What you'll be doing- Partner with game and development teams to move services toward cloud native architectures, improving resilience, security and cost efficiency across live environments.
- Support the migration of workloads from managed VPS environments onto Jagex's cloud platform, helping teams modernise safely without compromising uptime.
- Define, embed and improve SLIs, SLOs and error budget thinking so service reliability is measurable and better understood across teams.
- Design and enhance observability and alerting across logs, metrics and traces, giving teams faster insight into issues and reducing time to detection.
- Automate operational tasks such as scaling, failover and deployments, while building self healing mechanisms that reduce toil and improve recovery.
- Contribute hands on reliability improvements across Linux based production systems, reusable IaC modules and team codebases, while helping raise engineering standards across Cloud Tech.
- Proven experience owning reliability for large scale, internet facing services in production.
- Demonstrable AWS expertise across services such as VPC, EC2, ECS/EKS, ELB, ECR, Route53, KMS, IAM and Systems Manager.
- Proven capability in cloud native design, workload modernisation and Infrastructure as Code delivery.
- Strong practical experience with SLIs, SLOs, incident response, root cause analysis and resilient system design.

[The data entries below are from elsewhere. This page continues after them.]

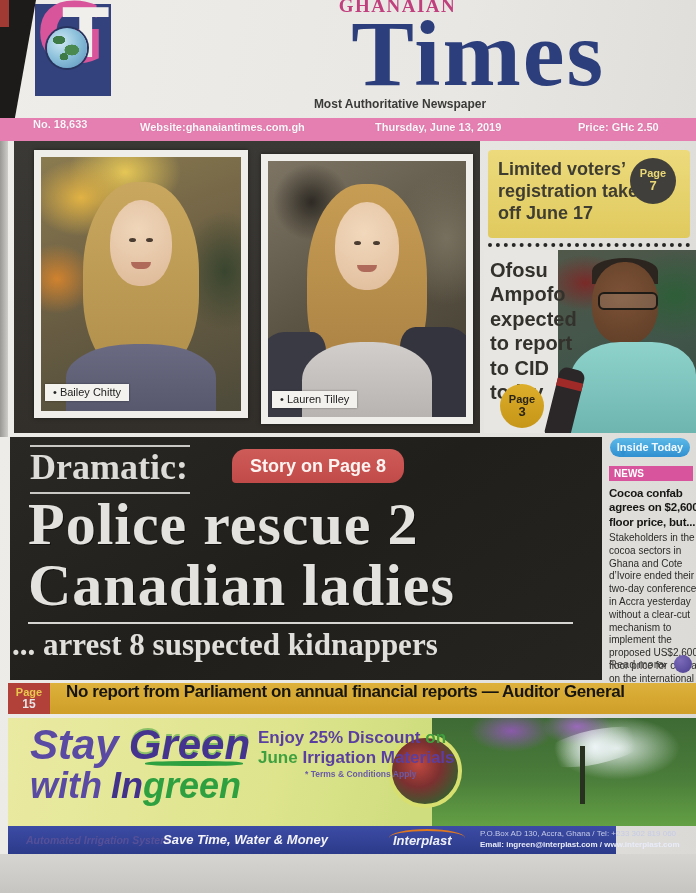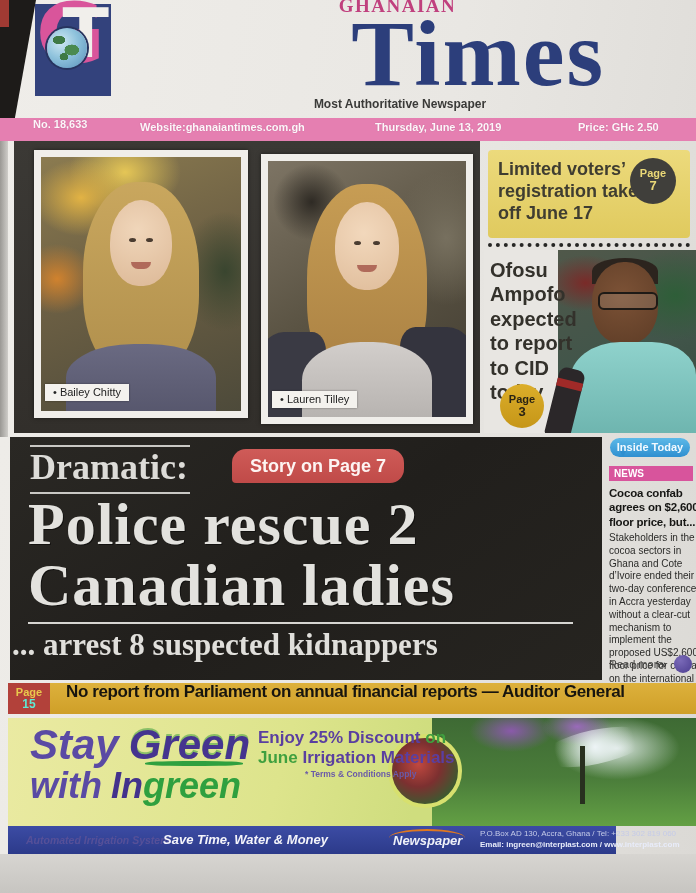--- a/index.html
+++ b/index.html
@@ -122,21 +122,21 @@
                font:700 18px/1 "Liberation Sans",sans-serif;color:#fdf4f2;}
   .hl{position:absolute;left:18px;font:700 60px/1 "Liberation Serif",serif;letter-spacing:1px;color:#e3e2de;text-shadow:1px 1px 0 rgba(0,0,0,.5);}
   .hl1{top:57px;} .hl2{top:118px;}
   .sub-rule{position:absolute;left:18px;top:185px;width:545px;border-top:2px solid #d6d5d1;}
   .subhead{position:absolute;left:2px;top:192px;font:700 31px/1 "Liberation Serif",serif;color:#e0dfdb;}
 
   
   .gold-strip{left:8px;top:683px;width:688px;height:31px;background:linear-gradient(180deg,#ddb13c,#cf9f28);}
   .page15{position:absolute;left:0;top:0;width:42px;height:31px;background:#b2413a;text-align:center;}
   .page15 .pw{display:block;font:700 11px/1 "Liberation Sans",sans-serif;color:#e9c94d;padding-top:4px;}
-  .page15 .pn{display:block;font:700 12px/1 "Liberation Sans",sans-serif;color:#5eead4;}
+  .page15 .pn{display:block;font:700 12px/1 "Liberation Sans",sans-serif;color:#e5e5e5;}
   .strip-text{position:absolute;left:58px;top:0;font:700 17px/1.1 "Liberation Sans",sans-serif;letter-spacing:-.4px;color:#17150f;}
 
   
   .ad-main{left:8px;top:718px;width:688px;height:108px;overflow:hidden;
            background:linear-gradient(105deg,#eaeaa2 0%,#dde48c 40%,#cfdd7e 60%);}
   .garden{position:absolute;left:424px;top:0;width:264px;height:108px;background:
       radial-gradient(60px 30px at 30% 12%,#8a5aaa 0%,rgba(138,90,170,0) 70%),
       radial-gradient(50px 26px at 55% 8%,#9a6aba 0%,rgba(154,106,186,0) 70%),
       radial-gradient(90px 45px at 70% 28%,rgba(242,248,252,.85) 0%,rgba(242,248,252,0) 70%),
       linear-gradient(180deg,#3e6a34 0%,#4a7c3a 55%,#63a044 100%);}
@@ -251,21 +251,21 @@
   <div class="abs cocoa-title">Cocoa confab agrees on $2,600 floor price, but...</div>
   <div class="abs cocoa-body">Stakeholders in the cocoa sectors in Ghana and Cote d’Ivoire ended their two-day conference in Accra yesterday without a clear-cut mechanism to implement the proposed US$2,600 floor price for cocoa on the international market.</div>
   <div class="abs read-more">
     <span>Read more</span>
     <span class="rm-arrow">»</span>
   </div>
   <div class="abs rm-badge"></div>
 
   <div class="abs headline-box">
     <span class="kicker">Dramatic:</span>
-    <span class="story-badge">Story on Page 7</span>
+    <span class="story-badge">Story on Page 8</span>
     <div class="hl hl1">Police rescue 2</div>
     <div class="hl hl2">Canadian ladies</div>
     <div class="sub-rule"></div>
     <div class="subhead">... arrest 8 suspected kidnappers</div>
   </div>
 
   <div class="abs gold-strip">
     <div class="page15">
       <span class="pw">Page</span>
       <span class="pn">15</span>
@@ -290,20 +290,20 @@
       <span class="purple">25% Discount</span>
       <span class="greent">on</span><br>
       <span class="greent">June</span>
       <span class="purple">Irrigation Materials</span>
     </div>
     <div class="terms">* Terms &amp; Conditions Apply</div>
   </div>
   <div class="abs ad-footer">
     <span class="auto-text">Automated Irrigation System</span>
     <span class="slogan">Save Time, Water &amp; Money</span>
-    <span class="interplast">Newspaper</span>
+    <span class="interplast">Interplast</span>
     <span class="contact">
       <span class="c1">P.O.Box AD 130, Accra, Ghana / Tel: +233 302 819 060</span><br>
       <span class="c2">Email: ingreen@interplast.com / www.interplast.com</span>
     </span>
   </div>
 
 </div>
 
 </body></html>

- Demonstrable production experience with Debian based Linux environments, virtual machine fleet management and configuration management tooling.
- Hands on experience with observability platforms, CI/CD, containerisation and programming or scripting in Python or Java.
When you join Jagex you can look forward to a generous Perks & Benefits package including:
- Private Healthcare, including Dental Plan.
- Discretionary annual performance bonus.
- Minimum 6% Pension contributions.
- Life Insurance.
- Enhanced family leave policies from day 1.
- Flexible working hours.
- 25 days annual leave + Bank holidays & the option to buy/sell holidays + so much more!
We are committed to providing equal opportunities and creating an environment where everyone can thrive. We welcome applications from all backgrounds, and we recruit, develop, and promote based on merit and ability.
If you require any reasonable adjustments to support you during the recruitment process, please let us know when you're invited to interview.
Right to Work StatementThis role is only open to applicants who have the permanent right to work in the UK. We are unable to provide or take over visa sponsorship for this position, either now or in the future. Applicants must therefore be able to demonstrate their ongoing eligibility to work in the UK without the need for employer sponsorship.